Coping and Dealing with Grief
Grief is an inevitable as death,
especially as one continues on one’s life journey. Grief is a rite of passage
from one phase of life to another. The wisdom is to know that everything is
transient and impermanent, even grief and sorrow. With this wisdom, you may
learn to live in the present, and not the past or the future.
In 2014, Malaysia Airlines offered to fly K.S. Narendran to Kuala Lumpur after Flight 370 vanished almost
two weeks ago. His wife, Chandrika Sharma, was one of 239 people aboard the
passenger jet.
But Narendran declined. He didn't see any point in leaving India when
there was no information. He preferred to stay at home in the south Indian city
of Chennai ,
surrounded by family and friends.
Each one of us has a different way of coping with tragedy. Others
who had relatives on Flight 370 have publicly expressed anger and frustration
as the days had marched on with few clues about what happened to Flight 370.

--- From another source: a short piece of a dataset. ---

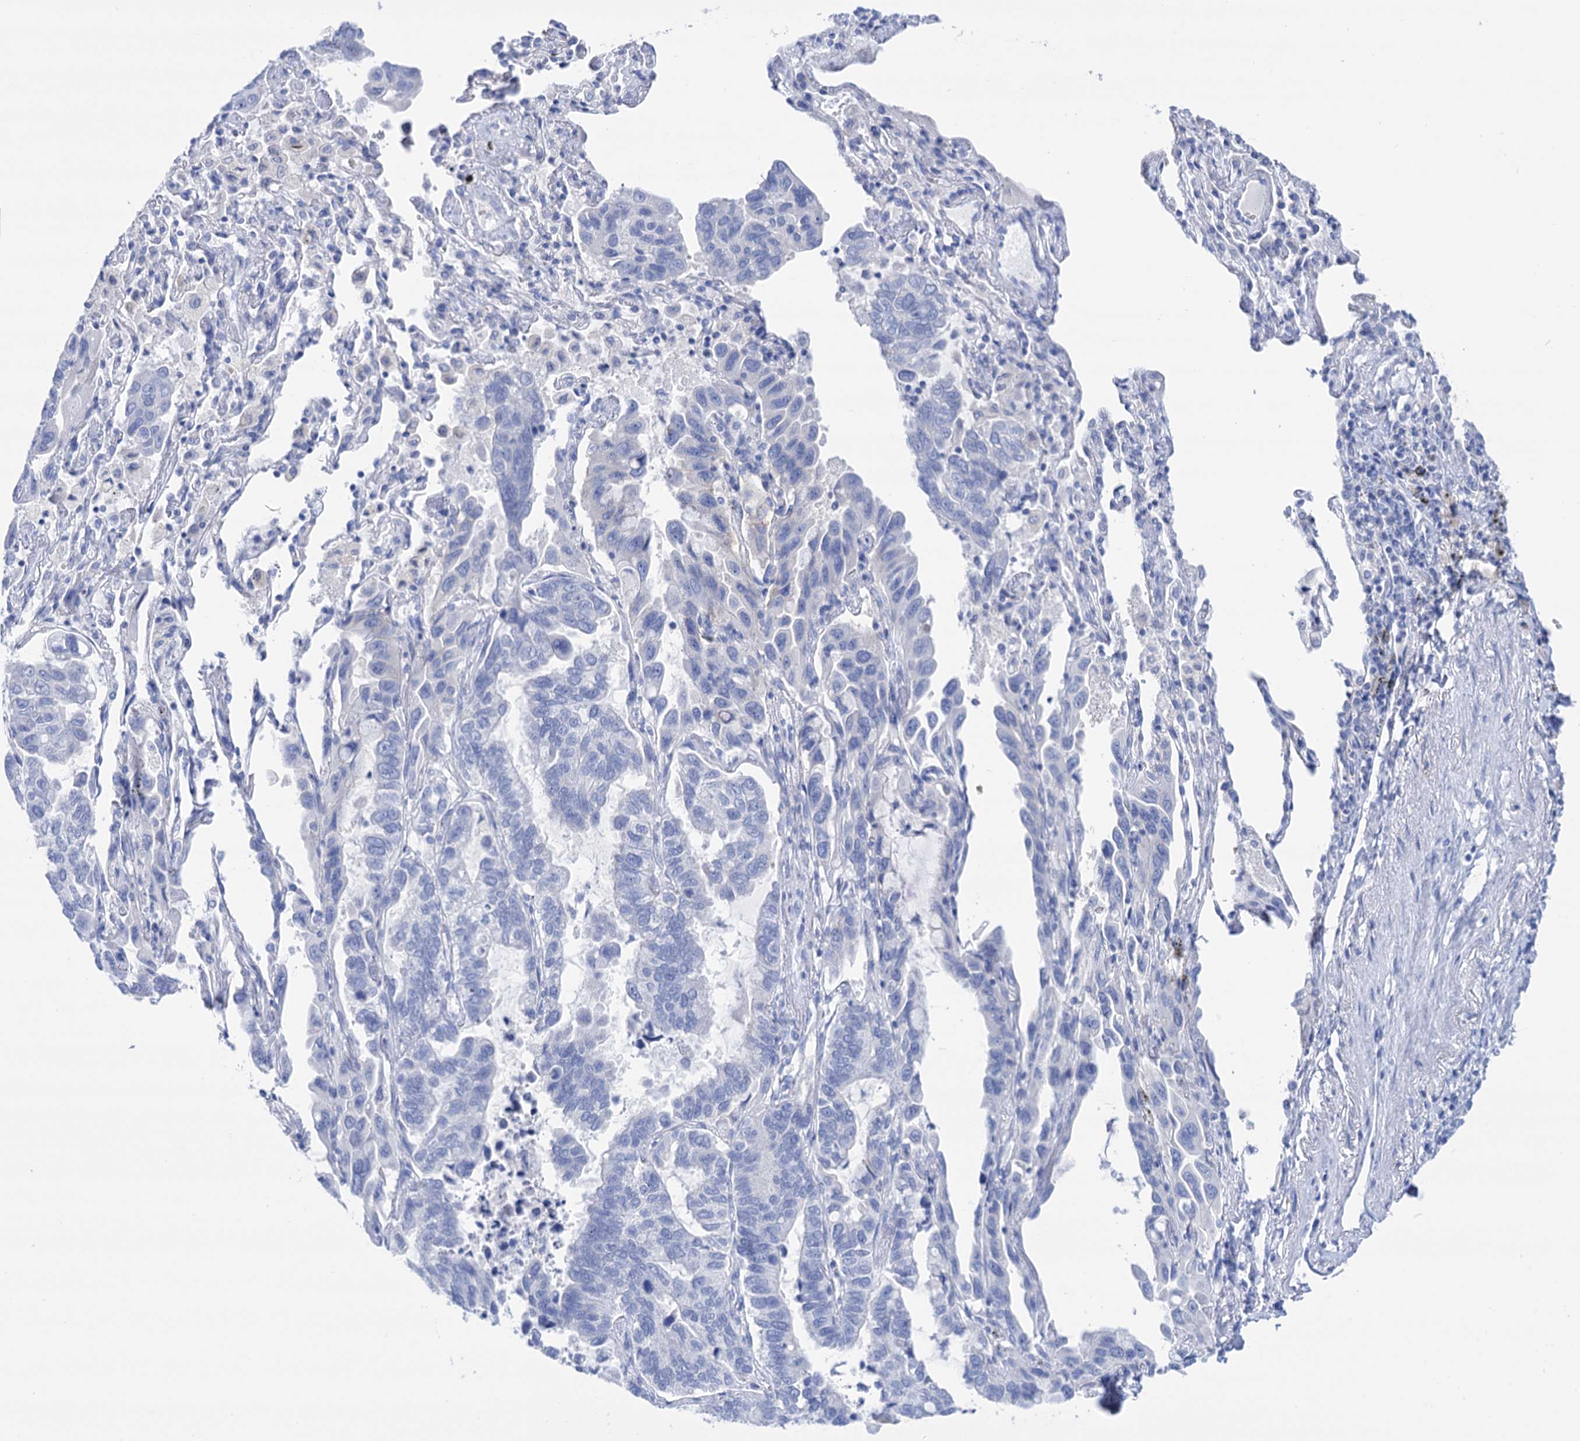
{"staining": {"intensity": "negative", "quantity": "none", "location": "none"}, "tissue": "lung cancer", "cell_type": "Tumor cells", "image_type": "cancer", "snomed": [{"axis": "morphology", "description": "Adenocarcinoma, NOS"}, {"axis": "topography", "description": "Lung"}], "caption": "High power microscopy photomicrograph of an immunohistochemistry (IHC) micrograph of lung adenocarcinoma, revealing no significant expression in tumor cells.", "gene": "YARS2", "patient": {"sex": "male", "age": 64}}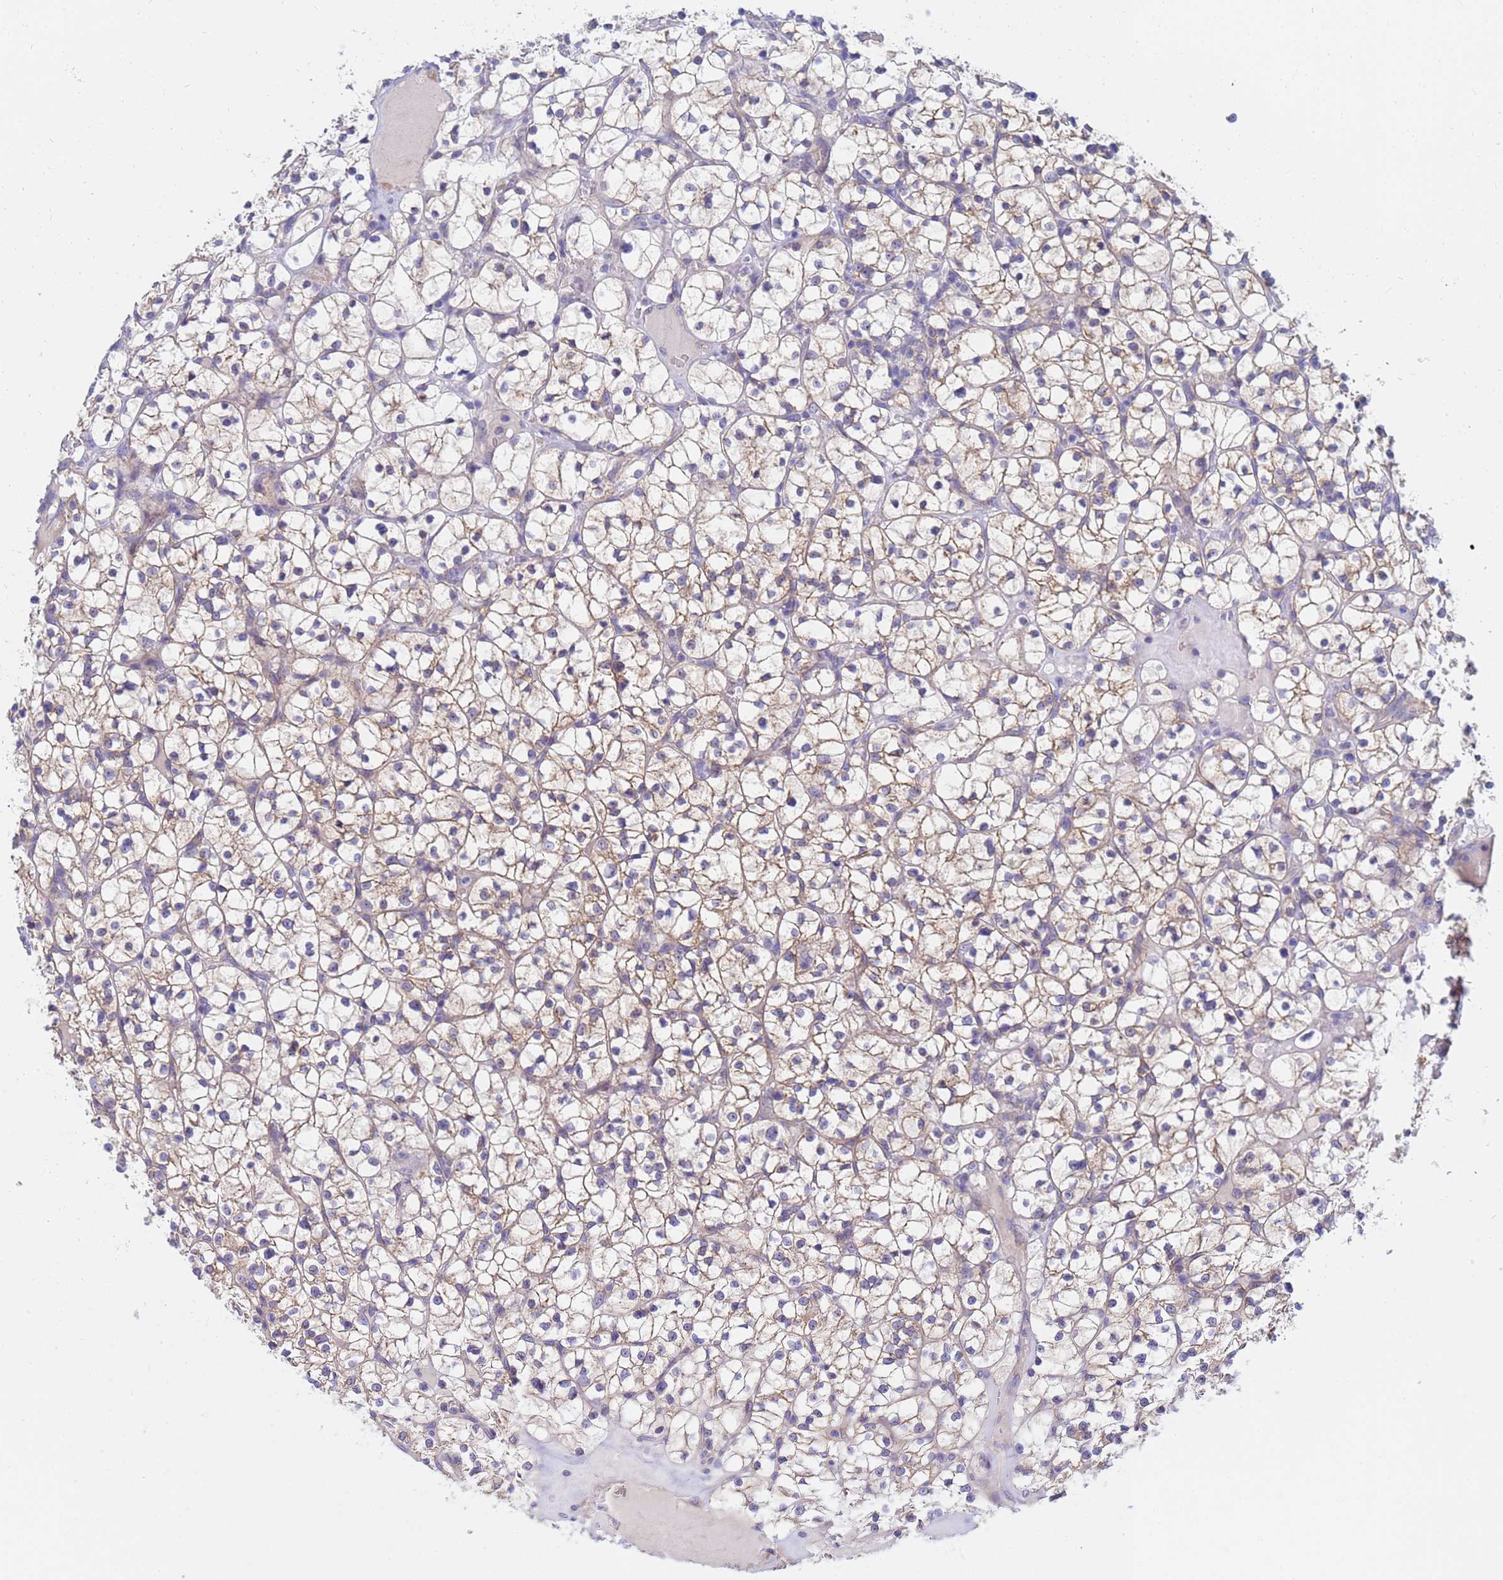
{"staining": {"intensity": "weak", "quantity": ">75%", "location": "cytoplasmic/membranous"}, "tissue": "renal cancer", "cell_type": "Tumor cells", "image_type": "cancer", "snomed": [{"axis": "morphology", "description": "Adenocarcinoma, NOS"}, {"axis": "topography", "description": "Kidney"}], "caption": "Tumor cells demonstrate low levels of weak cytoplasmic/membranous positivity in approximately >75% of cells in renal adenocarcinoma. Nuclei are stained in blue.", "gene": "SDR39U1", "patient": {"sex": "female", "age": 64}}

Two mothers wailed at a press briefing room in Kuala Lumpur ; their grief echoed around the
world on television sets and on the Internet.
Narendran said he has drawn strength from his recent experience
with Vipassana, an ancient technique of meditation in India .
Vipassana means to see things as they really are.
The essential message of transience
and impermanence has lent perspective, he said. The practice of being in the
"present," however difficult, he said, has helped him manage
"the menace of an overworked imagination."